It said "indexed but blocked by robot.txt".
That sounds right because I added Disallow: /?s= and Disallow: /search/ in my robots.txt,
to make sure it doesn't get crawled.

GSC was talking about /?s={search_term_string} .
I'm pretty sure the search results should be blocked right? Otherwise, you will spend your whole crawl budget on that.

Now I'm thinking I need to do something else as well, to let google know to stay away.

Or do you guys just let them crawl the searches?
 
No, you do NOT want to block search results inside of your robots.txt.

I know you're talking about Wordpress from your other thread. Wordpress automatically adds <meta name="robots" content="noindex, follow" /> into the <head> of your search results. This meta tag tells Google not to index those search pages.

What's happening to you is that you've now told Google not to crawl the search results at all. You've disallowed it completely, meaning that Googlebot never encounters that meta tag that tells them not to index those pages.

So the conundrum is they've discovered those pages but can't view them to know they aren't supposed to index them, so they index them without any content. You'll see notice in the SERPs like "this page has no description due to robots.txt" and the title tag will end up being the anchor text used by whatever site that linked to the search results.

The end result is Index Bloat. I wrote about this in some threads here:
I talked about it all around the forum actually because I had a technical SEO problem with one of my main websites for years. It took a while to realize it was happening, and then about the same amount of time to figure out what the problem was and then fix it.

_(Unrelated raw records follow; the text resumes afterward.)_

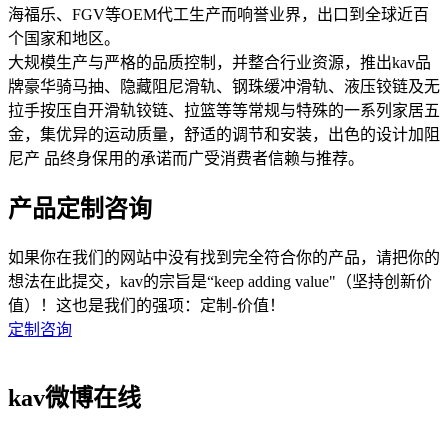
海福乐、FGV等OEM代工生产而响誉业界，出口到全球近百
个国家和地区。
大规模生产与严格的品质控制，并整合行业资源，推出kav品
牌豪华骑马抽、隐藏阻尼滑轨、钢珠缓冲滑轨、液压铰链及无
拉手按压自开滑轨铰链、拉篮等等常规与特殊的一系列家居五
金，集优异的运动质量，舒适的调节和安装，出色的设计加阻
尼产 品终身保用的承诺而广受消费者信赖与推荐。
产品定制咨询
如果你在我们的网站中没有找到完全符合你的产品，请把你的
想法在此提交，kav的宗旨是“keep adding value"（坚持创新价
值）！这也是我们的强项：定制-价值！
定制咨询
kav微博在线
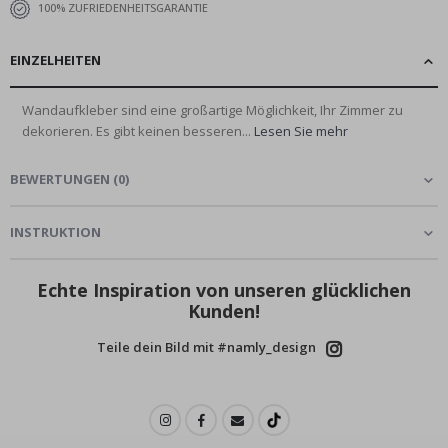
100% ZUFRIEDENHEITSGARANTIE
EINZELHEITEN
Wandaufkleber sind eine großartige Möglichkeit, Ihr Zimmer zu
dekorieren. Es gibt keinen besseren...
Lesen Sie mehr
BEWERTUNGEN
(
0
)
INSTRUKTION
Echte Inspiration von unseren glücklichen
Kunden!
Teile dein Bild mit #namly_design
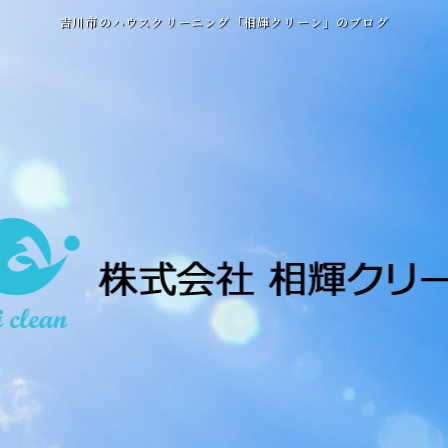
吉川市のハウスクリーニング「相輝クリーン」のブログ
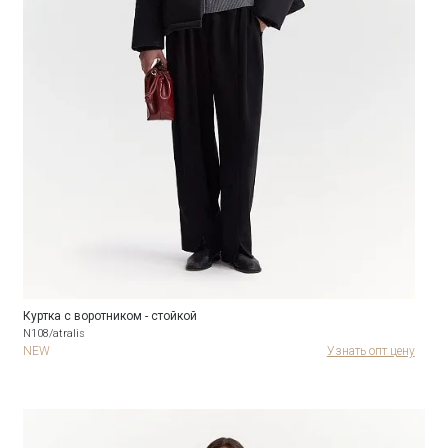
Куртка с воротником - стойкой
N108/atralis
NEW
Узнать опт цену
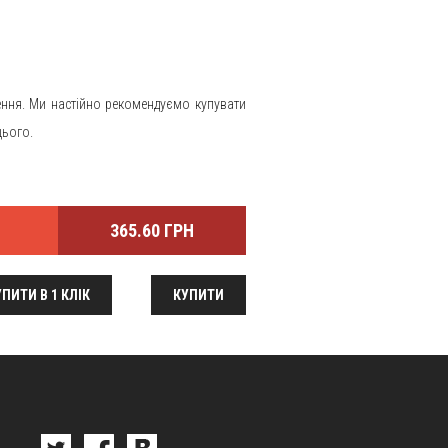
ення. Ми настійно рекомендуємо купувати
цього.
365.60 ГРН
ПИТИ В 1 КЛІК
КУПИТИ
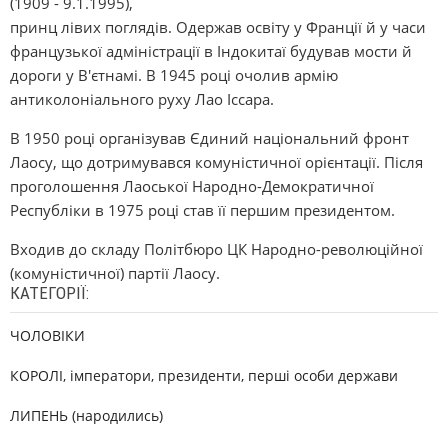
(1909 - 9.1.1995),
принц лівих поглядів. Одержав освіту у Франції й у часи
французької адміністрації в Індокитаї будував мости й
дороги у В'єтнамі. В 1945 році очолив армію
антиколоніального руху Лао Іссара.
В 1950 році організував Єдиний національний фронт
Лаосу, що дотримувався комуністичної орієнтації. Після
проголошення Лаоської Народно-Демократичної
Республіки в 1975 році став її першим президентом.
Входив до складу Політбюро ЦК Народно-революційної
(комуністичної) партії Лаосу.
КАТЕГОРІЇ:
ЧОЛОВІКИ
КОРОЛІ, імператори, президенти, перші особи держави
ЛИПЕНЬ (народились)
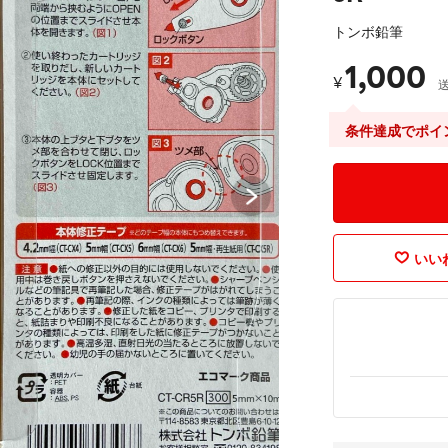
トンボ鉛筆
1,000
¥
条件達成でポイ
いいね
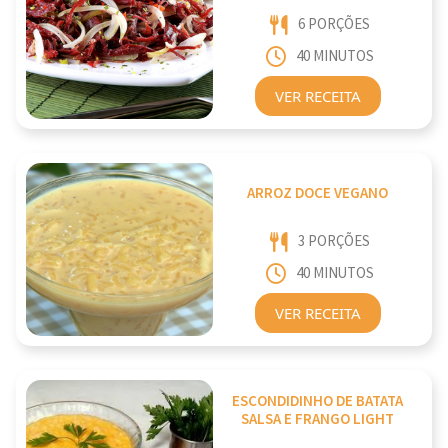
6 PORÇÕES
40 MINUTOS
VER RECEITA
ARROZ DOCE VEGANO
3 PORÇÕES
40 MINUTOS
VER RECEITA
ESCONDIDINHO DE BATATA
SALSA E FRANGO LIGHT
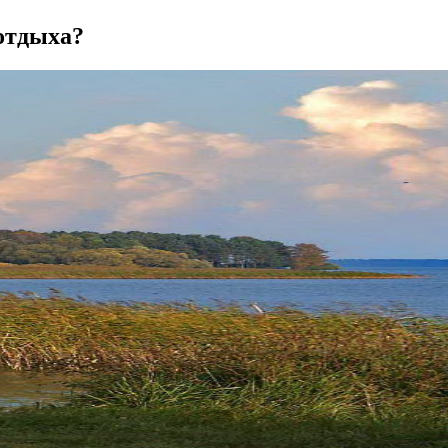
 отдыха?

If you don't get this fixed, the end result ends up being a Panda penalty. I'm 99% sure Google assigns sites a sitewide quality score based on whatever is indexed, and if they're indexing blank pages (blank because they can't see the content due to being disallowed), then that tanks your quality score and you get hit by Panda.

In your case, all you need to do is remove the Disallow: lines from robots.txt related to search. You want Google to crawl them so they see the "noindex" meta tag. No, it won't eat up your crawl budget. They'll rarely encounter a search page unless some spammer starts linking to them on your site.